B. Relevant domestic law and practice
Under Bulgarian law a victim of a criminal offence may bring an action against the alleged offender before a civil court. Such proceedings are normally suspended pending the outcome of concurrent criminal proceedings against the alleged offender.
The victim can also bring a civil claim in the criminal proceedings. Under Article 60 § 1 of the Code of Criminal Procedure 1974, as in force at the relevant time, this was possible at the stage of preliminary investigation. By Articles 60 and 62, the action could be directed against the accused or any third party liable for the damage inflicted.
By Article 161 § 1 in conjunction with Article 130 of the Criminal Code of 1968, wilfully inflicting light bodily harm is a privately prosecuted offence.
COMPLAINTS
THE LAW
A. Complaints of the first applicant in respect of the length of the proceedings
The first applicant complained under Articles 6 § 1 and 13 that the criminal proceedings against Ms N.K., in which she brought a civil claim for damages, had been unreasonably lengthy and that she had no effective remedies in that regard.
Article 6 § 1, in so far as relevant, reads:
“In the determination of his civil rights and obligations ... everyone is entitled to a ... hearing within a reasonable time by [a] ... tribunal ...”
Article 13 reads:
“Everyone whose rights and freedoms as set forth in [the] Convention are violated shall have an effective remedy before a national authority notwithstanding that the violation has been committed by persons acting in an official capacity.”

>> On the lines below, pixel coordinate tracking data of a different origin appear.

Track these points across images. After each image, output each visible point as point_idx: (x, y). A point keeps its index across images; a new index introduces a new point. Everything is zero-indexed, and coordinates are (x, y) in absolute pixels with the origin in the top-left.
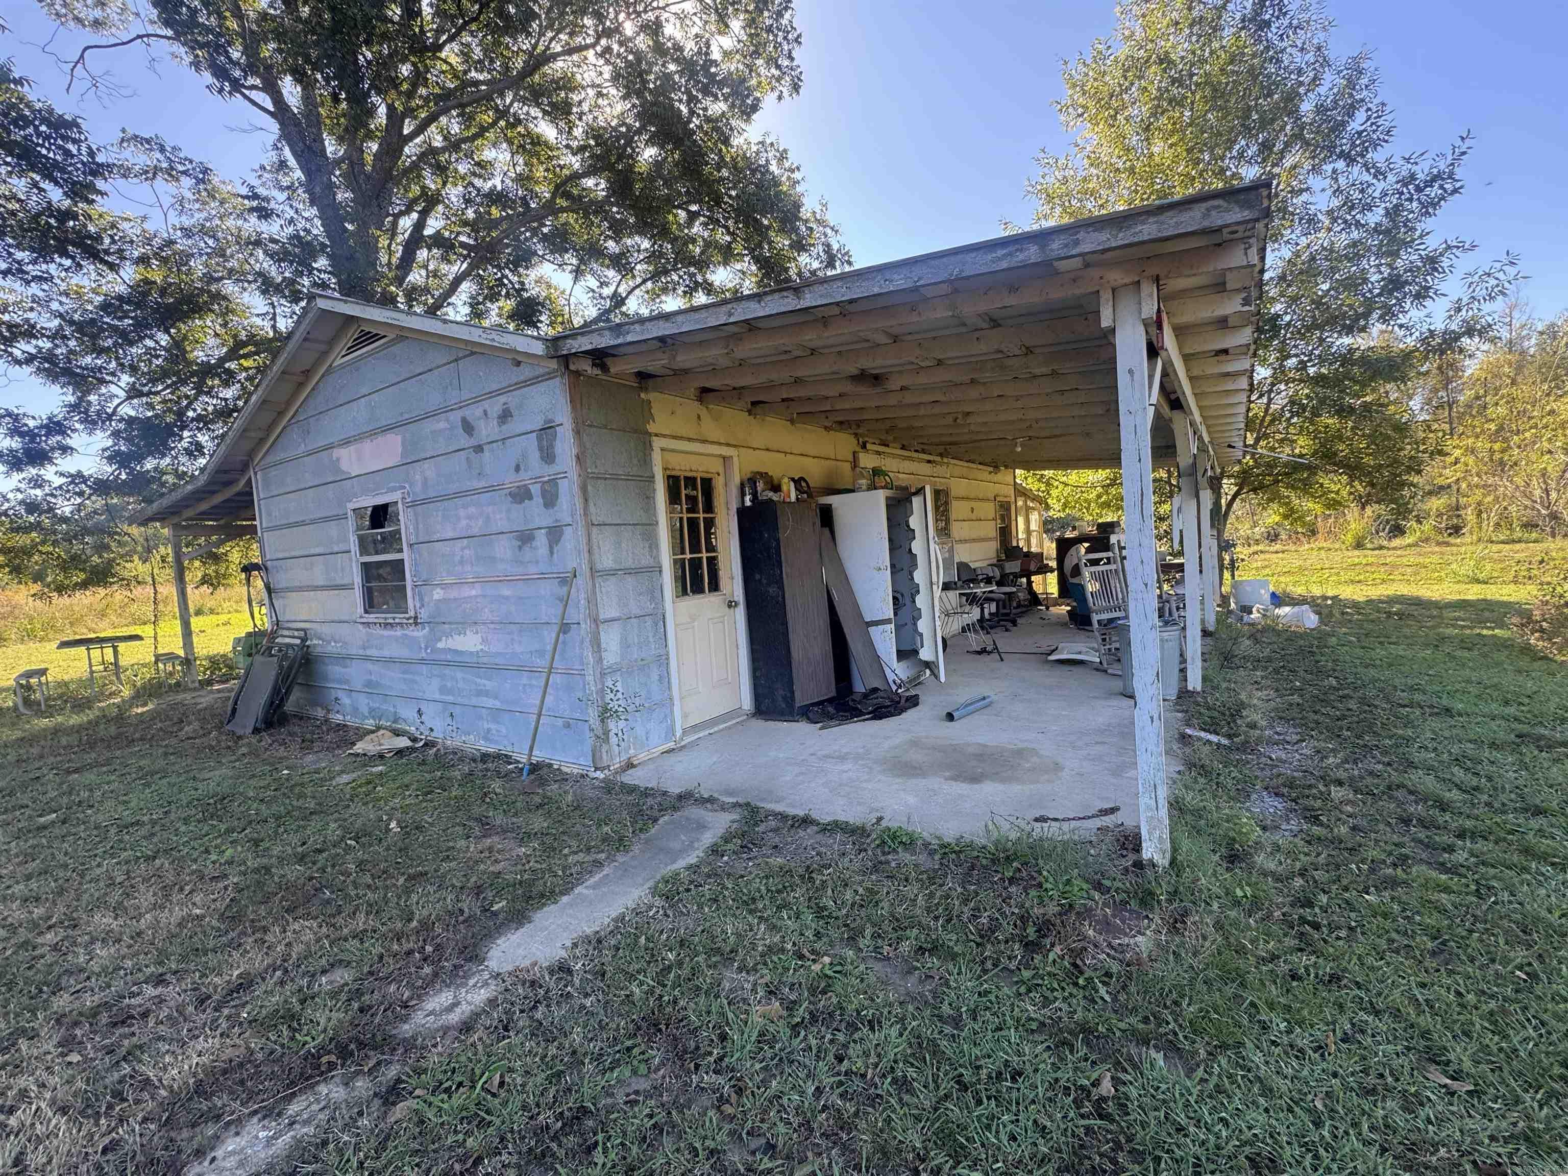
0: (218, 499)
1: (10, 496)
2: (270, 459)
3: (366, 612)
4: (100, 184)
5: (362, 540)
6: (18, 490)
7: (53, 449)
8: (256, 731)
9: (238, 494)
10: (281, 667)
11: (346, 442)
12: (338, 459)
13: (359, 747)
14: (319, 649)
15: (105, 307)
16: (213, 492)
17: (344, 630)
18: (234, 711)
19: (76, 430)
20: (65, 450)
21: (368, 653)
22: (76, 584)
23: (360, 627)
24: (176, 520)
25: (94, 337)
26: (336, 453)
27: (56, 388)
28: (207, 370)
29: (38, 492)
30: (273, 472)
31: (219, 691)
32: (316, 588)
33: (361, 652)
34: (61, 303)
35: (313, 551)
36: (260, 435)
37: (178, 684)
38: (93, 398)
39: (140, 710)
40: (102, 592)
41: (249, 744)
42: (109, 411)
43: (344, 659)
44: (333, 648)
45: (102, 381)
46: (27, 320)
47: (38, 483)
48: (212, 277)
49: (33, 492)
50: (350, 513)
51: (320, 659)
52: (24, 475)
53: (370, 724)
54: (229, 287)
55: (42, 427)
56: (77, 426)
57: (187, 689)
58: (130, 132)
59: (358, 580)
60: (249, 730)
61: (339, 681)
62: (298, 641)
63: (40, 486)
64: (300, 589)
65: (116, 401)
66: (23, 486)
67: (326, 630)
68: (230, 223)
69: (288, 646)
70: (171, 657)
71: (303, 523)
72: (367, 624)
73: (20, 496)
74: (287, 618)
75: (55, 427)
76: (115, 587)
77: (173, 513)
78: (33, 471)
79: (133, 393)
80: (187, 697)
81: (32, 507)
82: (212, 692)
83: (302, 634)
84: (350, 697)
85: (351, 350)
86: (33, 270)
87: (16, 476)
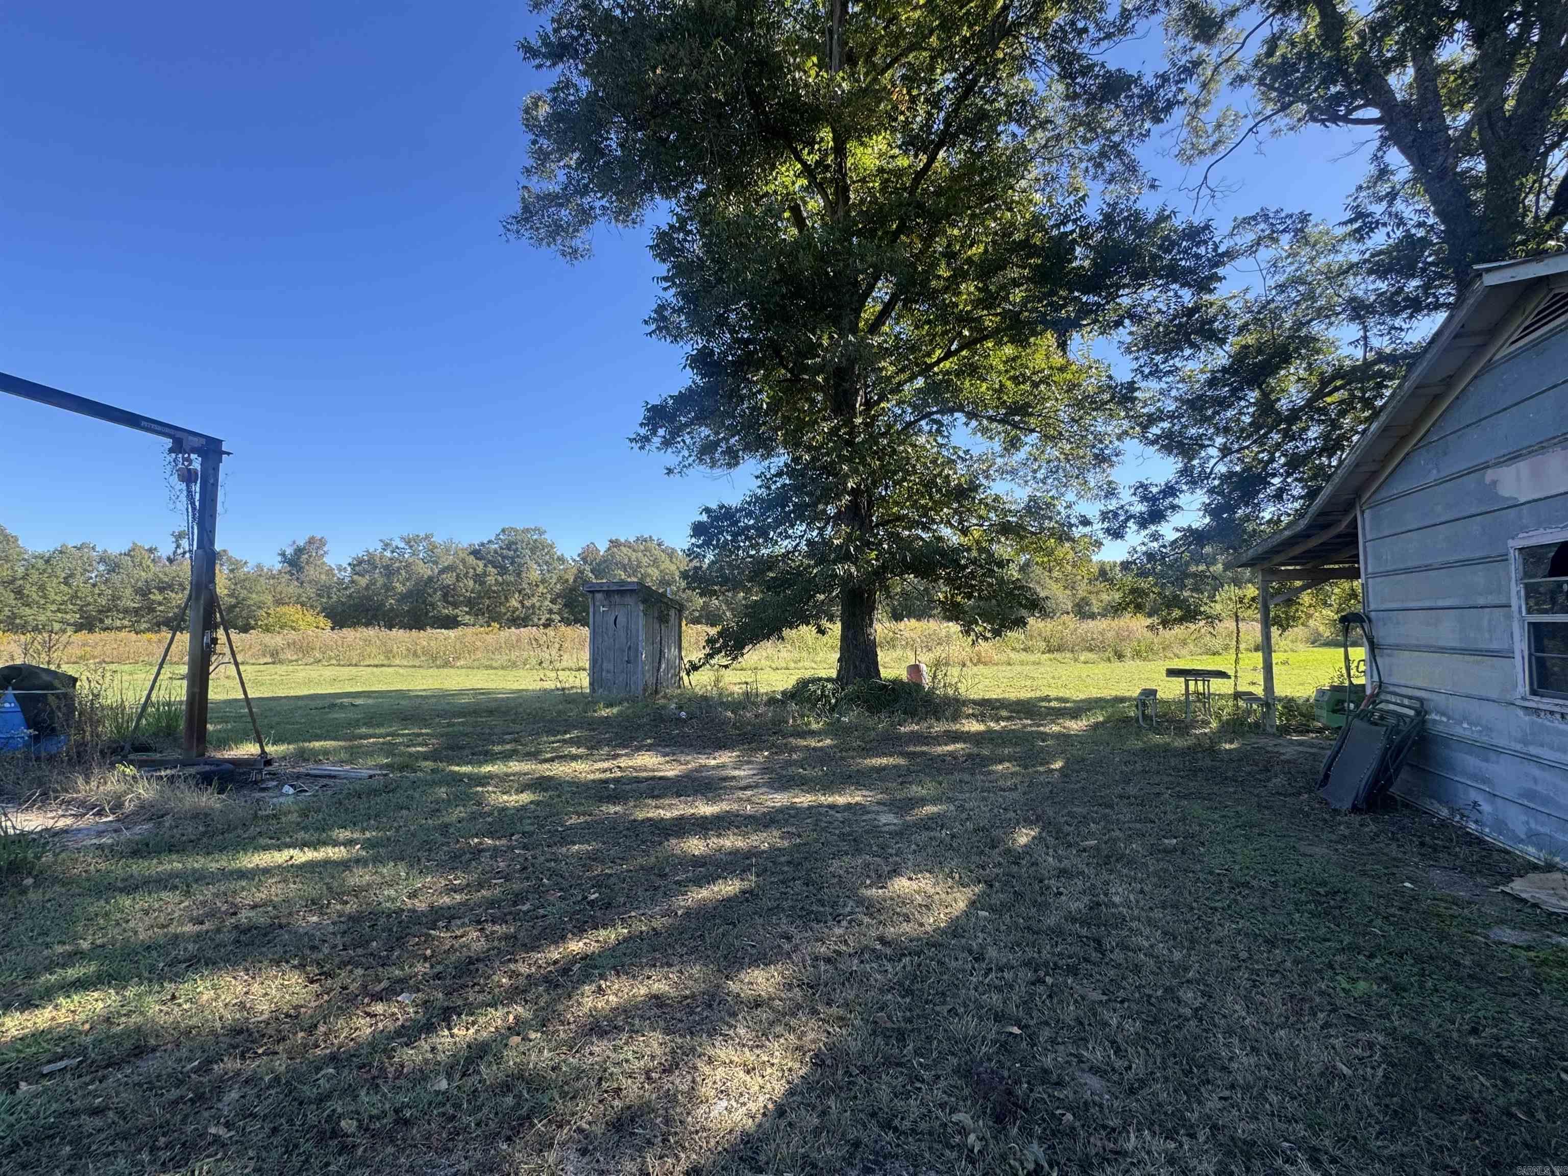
0: (1312, 543)
1: (1138, 549)
2: (1384, 494)
3: (1534, 692)
4: (1220, 271)
5: (1531, 591)
6: (1143, 544)
7: (1166, 509)
8: (1355, 809)
9: (1339, 536)
10: (1390, 741)
11: (1514, 457)
12: (1494, 483)
13: (1518, 886)
14: (1440, 728)
15: (1212, 383)
16: (1309, 536)
17: (1489, 712)
18: (1327, 776)
19: (1181, 492)
20: (1174, 507)
21: (1533, 750)
22: (1175, 619)
23: (1521, 713)
24: (1266, 565)
25: (1202, 409)
26: (1490, 475)
27: (1171, 459)
28: (1294, 415)
29: (1155, 544)
30: (1387, 508)
31: (1300, 743)
32: (1442, 650)
33: (1518, 747)
34: (1178, 389)
35: (1440, 603)
36: (1373, 468)
37: (1257, 725)
38: (1195, 462)
39: (1227, 746)
40: (1193, 627)
41: (1348, 825)
42: (1208, 470)
43: (1488, 750)
44: (1463, 730)
45: (1203, 447)
46: (1158, 409)
47: (1155, 537)
48: (1301, 323)
49: (1151, 544)
50: (1513, 555)
51: (1447, 741)
52: (1147, 532)
53: (1532, 852)
54: (1317, 328)
55: (1160, 492)
56: (1185, 487)
57: (1265, 733)
58: (1240, 218)
59: (1521, 645)
60: (1347, 805)
61: (1475, 777)
62: (1412, 713)
63: (1157, 540)
64: (1417, 648)
65: (1213, 461)
66: (1146, 540)
67: (1458, 705)
68: (1321, 262)
69: (1400, 716)
70: (1250, 697)
71: (1428, 568)
72: (1537, 711)
73: (1144, 548)
74: (1394, 680)
75: (1170, 491)
76: (1202, 623)
77: (1264, 559)
78: (1153, 528)
79: (1225, 451)
80: (1268, 743)
81: (1150, 556)
82: (1292, 742)
83: (1417, 705)
84: (1492, 803)
85: (1528, 330)
86: (1165, 367)
87: (1144, 533)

The Court considers that it cannot, on the basis of the case file, determine the admissibility of these complaints and that it is therefore necessary, in accordance with Rule 54 § 2 (b) of the Rules of Court, to give notice of this part of the application to the respondent Government.
B. Remainder of the applicants’ complaints
The three applicants also raised other complaints under Articles 2, 3 and 8 of the Convention. In the light of all the material in its possession, and in so far as the matters complained of are within its competence, the Court finds that they did not disclose any appearance of a violation of the rights and freedoms set out in the Convention or its Protocols.
It follows that this part of the application must be rejected as being manifestly ill-founded, pursuant to Article 35 §§ 3 and 4 of the Convention.
For these reasons, the Court unanimously
Decides to adjourn the examination of the first applicant’s complaints concerning the length of the proceedings and the lack of any effective remedies thereto;
Declares the remainder of the application inadmissible.